Here is a listing. Write it all out again exactly, but not its pictures.

● ● ●

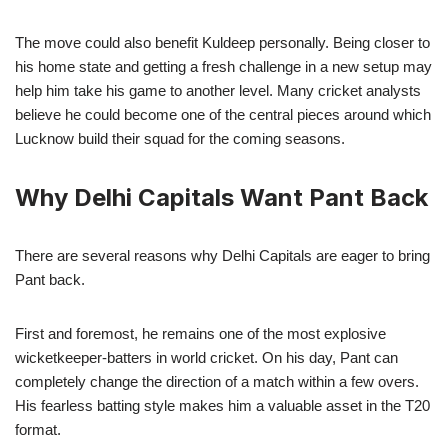
The move could also benefit Kuldeep personally. Being closer to
his home state and getting a fresh challenge in a new setup may
help him take his game to another level. Many cricket analysts
believe he could become one of the central pieces around which
Lucknow build their squad for the coming seasons.
Why Delhi Capitals Want Pant Back
There are several reasons why Delhi Capitals are eager to bring
Pant back.
First and foremost, he remains one of the most explosive
wicketkeeper-batters in world cricket. On his day, Pant can
completely change the direction of a match within a few overs.
His fearless batting style makes him a valuable asset in the T20
format.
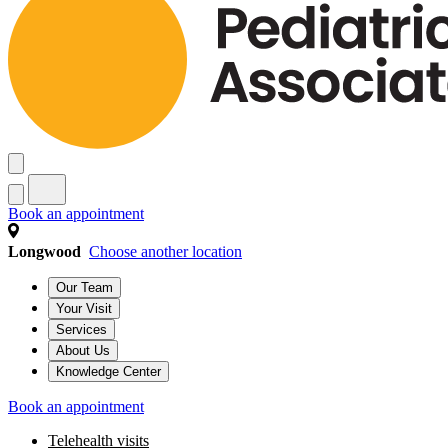
Book an appointment
Longwood
Choose another location
Our Team
Your Visit
Services
About Us
Knowledge Center
Book an appointment
Telehealth visits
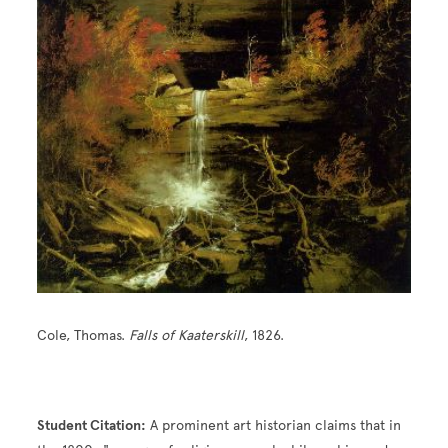
Cole, Thomas.
Falls of Kaaterskill
, 1826.
Student Citation:
A prominent art historian claims that in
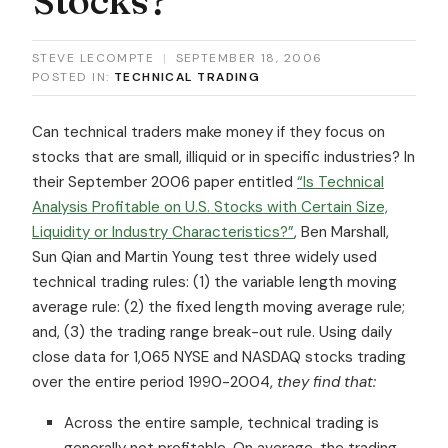
STEVE LECOMPTE
|
SEPTEMBER 18, 2006
POSTED IN:
TECHNICAL TRADING
Can technical traders make money if they focus on
stocks that are small, illiquid or in specific industries? In
their September 2006 paper entitled
“Is Technical
Analysis Profitable on U.S. Stocks with Certain Size,
Liquidity or Industry Characteristics?”
, Ben Marshall,
Sun Qian and Martin Young test three widely used
technical trading rules: (1) the variable length moving
average rule: (2) the fixed length moving average rule;
and, (3) the trading range break-out rule. Using daily
close data for 1,065 NYSE and NASDAQ stocks trading
over the entire period 1990-2004,
they find that:
Across the entire sample, technical trading is
generally
not
profitable. On average, the trading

● ● ●

## FINAL ANSWER:
The move could also benefit Kuldeep personally. Being closer to
his home state and getting a fresh challenge in a new setup may
help him take his game to another level. Many cricket analysts
believe he could become one of the central pieces around which
Lucknow build their squad for the coming seasons.
Why Delhi Capitals Want Pant Back
There are several reasons why Delhi Capitals are eager to bring
Pant back.
First and foremost, he remains one of the most explosive
wicketkeeper-batters in world cricket. On his day, Pant can
completely change the direction of a match within a few overs.
His fearless batting style makes him a valuable asset in the T20
format.
Book an appointment
Longwood
Choose another location
Our Team
Your Visit
Services
About Us
Knowledge Center
Book an appointment
Telehealth visits
Cole, Thomas.
Falls of Kaaterskill
, 1826.
Student Citation:
A prominent art historian claims that in
STEVE LECOMPTE
|
SEPTEMBER 18, 2006
POSTED IN:
TECHNICAL TRADING
Can technical traders make money if they focus on
stocks that are small, illiquid or in specific industries? In
their September 2006 paper entitled
“Is Technical
Analysis Profitable on U.S. Stocks with Certain Size,
Liquidity or Industry Characteristics?”
, Ben Marshall,
Sun Qian and Martin Young test three widely used
technical trading rules: (1) the variable length moving
average rule: (2) the fixed length moving average rule;
and, (3) the trading range break-out rule. Using daily
close data for 1,065 NYSE and NASDAQ stocks trading
over the entire period 1990-2004,
they find that:
Across the entire sample, technical trading is
generally
not
profitable. On average, the trading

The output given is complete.